--- Task prompt ---
Reproduce the lines of the data below word for word. Start at the line that contains "genus: Anaphalis" and end at the line that contains "common name: Hydrangea sphinx", and include both of those lines.

(Stored data)

* Start *

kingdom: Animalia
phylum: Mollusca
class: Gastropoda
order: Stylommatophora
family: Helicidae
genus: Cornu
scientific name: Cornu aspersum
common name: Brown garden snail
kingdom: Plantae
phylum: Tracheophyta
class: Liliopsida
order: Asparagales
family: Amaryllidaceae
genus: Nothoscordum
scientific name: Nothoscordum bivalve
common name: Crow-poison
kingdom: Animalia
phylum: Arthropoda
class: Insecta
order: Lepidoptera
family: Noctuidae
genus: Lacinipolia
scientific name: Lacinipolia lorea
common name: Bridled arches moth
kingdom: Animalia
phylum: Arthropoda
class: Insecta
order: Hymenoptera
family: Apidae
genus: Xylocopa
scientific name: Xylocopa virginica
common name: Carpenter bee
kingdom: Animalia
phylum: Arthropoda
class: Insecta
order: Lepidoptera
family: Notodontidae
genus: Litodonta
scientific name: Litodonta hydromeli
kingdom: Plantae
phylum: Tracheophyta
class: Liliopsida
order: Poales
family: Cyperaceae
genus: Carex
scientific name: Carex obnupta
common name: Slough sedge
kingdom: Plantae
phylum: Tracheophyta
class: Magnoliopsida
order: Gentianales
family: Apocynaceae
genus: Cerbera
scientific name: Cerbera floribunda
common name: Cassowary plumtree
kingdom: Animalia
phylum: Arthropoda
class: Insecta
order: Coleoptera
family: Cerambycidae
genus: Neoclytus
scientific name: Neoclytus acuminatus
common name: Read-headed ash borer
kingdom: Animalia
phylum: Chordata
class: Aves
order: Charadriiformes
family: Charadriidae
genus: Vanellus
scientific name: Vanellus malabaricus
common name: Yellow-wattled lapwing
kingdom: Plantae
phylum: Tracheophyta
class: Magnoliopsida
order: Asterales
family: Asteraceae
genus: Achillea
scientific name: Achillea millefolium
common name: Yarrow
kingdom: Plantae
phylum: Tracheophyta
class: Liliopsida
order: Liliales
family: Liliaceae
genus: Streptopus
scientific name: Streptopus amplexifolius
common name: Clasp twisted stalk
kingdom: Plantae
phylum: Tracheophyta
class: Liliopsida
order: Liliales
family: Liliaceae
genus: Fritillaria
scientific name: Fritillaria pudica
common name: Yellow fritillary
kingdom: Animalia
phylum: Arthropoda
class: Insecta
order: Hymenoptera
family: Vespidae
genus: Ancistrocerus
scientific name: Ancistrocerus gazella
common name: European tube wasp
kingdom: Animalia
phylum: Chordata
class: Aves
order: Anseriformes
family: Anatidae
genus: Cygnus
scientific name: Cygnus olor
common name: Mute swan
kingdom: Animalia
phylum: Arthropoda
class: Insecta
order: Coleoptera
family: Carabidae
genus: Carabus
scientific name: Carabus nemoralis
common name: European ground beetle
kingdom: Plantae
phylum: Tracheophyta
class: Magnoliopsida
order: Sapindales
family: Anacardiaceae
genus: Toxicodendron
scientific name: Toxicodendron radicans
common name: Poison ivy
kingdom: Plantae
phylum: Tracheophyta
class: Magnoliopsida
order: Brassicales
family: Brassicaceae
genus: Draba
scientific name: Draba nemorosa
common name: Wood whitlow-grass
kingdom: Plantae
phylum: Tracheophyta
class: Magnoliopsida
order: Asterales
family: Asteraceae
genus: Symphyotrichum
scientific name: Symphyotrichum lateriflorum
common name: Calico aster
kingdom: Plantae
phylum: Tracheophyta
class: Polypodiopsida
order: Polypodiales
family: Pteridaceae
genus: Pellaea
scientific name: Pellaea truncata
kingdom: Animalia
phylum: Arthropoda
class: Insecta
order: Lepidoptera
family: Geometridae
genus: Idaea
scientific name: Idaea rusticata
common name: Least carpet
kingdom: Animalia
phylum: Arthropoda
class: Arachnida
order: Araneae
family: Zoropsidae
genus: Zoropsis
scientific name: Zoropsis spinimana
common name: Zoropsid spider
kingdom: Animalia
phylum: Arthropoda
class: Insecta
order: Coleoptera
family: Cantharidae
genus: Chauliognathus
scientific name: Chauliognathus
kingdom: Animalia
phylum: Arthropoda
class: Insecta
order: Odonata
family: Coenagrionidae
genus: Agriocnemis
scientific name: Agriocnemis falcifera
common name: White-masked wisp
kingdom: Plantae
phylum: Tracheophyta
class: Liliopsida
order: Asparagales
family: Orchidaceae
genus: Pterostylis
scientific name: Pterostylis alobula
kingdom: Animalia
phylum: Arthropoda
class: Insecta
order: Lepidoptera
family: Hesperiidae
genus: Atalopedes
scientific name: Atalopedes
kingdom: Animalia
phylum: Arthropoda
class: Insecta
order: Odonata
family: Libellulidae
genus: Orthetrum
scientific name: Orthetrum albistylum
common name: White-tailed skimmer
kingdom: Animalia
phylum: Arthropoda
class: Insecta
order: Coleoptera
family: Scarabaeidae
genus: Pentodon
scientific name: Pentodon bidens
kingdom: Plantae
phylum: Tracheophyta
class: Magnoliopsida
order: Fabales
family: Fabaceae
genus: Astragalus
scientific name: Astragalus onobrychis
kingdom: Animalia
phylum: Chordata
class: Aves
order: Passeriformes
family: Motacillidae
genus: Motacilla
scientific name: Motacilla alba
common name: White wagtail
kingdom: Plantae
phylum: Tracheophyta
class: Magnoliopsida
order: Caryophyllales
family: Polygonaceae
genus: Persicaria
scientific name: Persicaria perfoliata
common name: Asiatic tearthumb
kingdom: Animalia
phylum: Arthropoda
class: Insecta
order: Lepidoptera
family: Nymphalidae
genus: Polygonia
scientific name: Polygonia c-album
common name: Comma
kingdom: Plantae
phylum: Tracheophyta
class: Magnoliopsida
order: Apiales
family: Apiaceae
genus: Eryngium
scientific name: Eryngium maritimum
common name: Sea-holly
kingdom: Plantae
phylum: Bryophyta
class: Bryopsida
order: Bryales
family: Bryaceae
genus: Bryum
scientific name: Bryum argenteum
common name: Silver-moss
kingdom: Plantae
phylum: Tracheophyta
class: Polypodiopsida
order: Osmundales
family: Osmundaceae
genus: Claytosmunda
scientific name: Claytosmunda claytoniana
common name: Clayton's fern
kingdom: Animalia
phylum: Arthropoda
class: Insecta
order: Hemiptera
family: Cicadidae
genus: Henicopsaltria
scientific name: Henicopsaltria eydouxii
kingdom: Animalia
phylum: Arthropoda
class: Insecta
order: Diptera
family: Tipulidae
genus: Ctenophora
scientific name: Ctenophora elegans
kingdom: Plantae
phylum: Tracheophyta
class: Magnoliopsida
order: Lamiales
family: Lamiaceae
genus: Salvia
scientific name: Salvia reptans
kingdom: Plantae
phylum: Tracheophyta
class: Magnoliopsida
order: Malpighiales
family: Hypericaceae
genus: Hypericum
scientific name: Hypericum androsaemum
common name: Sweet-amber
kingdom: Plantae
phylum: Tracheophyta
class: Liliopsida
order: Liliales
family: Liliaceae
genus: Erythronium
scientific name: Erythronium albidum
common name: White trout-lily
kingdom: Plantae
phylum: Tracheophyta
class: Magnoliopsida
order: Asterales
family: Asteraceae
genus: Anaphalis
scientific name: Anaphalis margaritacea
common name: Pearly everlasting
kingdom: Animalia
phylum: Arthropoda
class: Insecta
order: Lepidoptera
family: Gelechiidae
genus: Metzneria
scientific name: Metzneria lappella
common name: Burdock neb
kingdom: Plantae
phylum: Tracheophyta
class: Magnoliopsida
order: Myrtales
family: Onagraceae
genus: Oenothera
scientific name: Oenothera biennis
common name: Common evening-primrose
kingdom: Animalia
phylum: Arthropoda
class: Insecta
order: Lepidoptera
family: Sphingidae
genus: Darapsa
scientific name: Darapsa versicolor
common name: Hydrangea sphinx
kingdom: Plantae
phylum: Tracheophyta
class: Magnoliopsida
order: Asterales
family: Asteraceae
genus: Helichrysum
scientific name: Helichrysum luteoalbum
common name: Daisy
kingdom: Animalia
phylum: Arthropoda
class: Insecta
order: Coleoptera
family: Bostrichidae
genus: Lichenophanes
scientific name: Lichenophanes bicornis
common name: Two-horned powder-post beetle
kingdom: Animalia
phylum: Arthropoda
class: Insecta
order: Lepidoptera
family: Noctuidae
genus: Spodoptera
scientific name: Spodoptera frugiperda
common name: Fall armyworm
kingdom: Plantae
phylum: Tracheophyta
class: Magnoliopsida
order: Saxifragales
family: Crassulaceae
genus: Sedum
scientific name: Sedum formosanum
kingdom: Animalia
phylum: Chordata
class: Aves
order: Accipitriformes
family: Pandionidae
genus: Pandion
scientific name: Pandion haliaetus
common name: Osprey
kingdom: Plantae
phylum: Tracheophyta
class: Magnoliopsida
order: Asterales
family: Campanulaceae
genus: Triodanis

* End *

--- Answer to the task ---
genus: Anaphalis
scientific name: Anaphalis margaritacea
common name: Pearly everlasting
kingdom: Animalia
phylum: Arthropoda
class: Insecta
order: Lepidoptera
family: Gelechiidae
genus: Metzneria
scientific name: Metzneria lappella
common name: Burdock neb
kingdom: Plantae
phylum: Tracheophyta
class: Magnoliopsida
order: Myrtales
family: Onagraceae
genus: Oenothera
scientific name: Oenothera biennis
common name: Common evening-primrose
kingdom: Animalia
phylum: Arthropoda
class: Insecta
order: Lepidoptera
family: Sphingidae
genus: Darapsa
scientific name: Darapsa versicolor
common name: Hydrangea sphinx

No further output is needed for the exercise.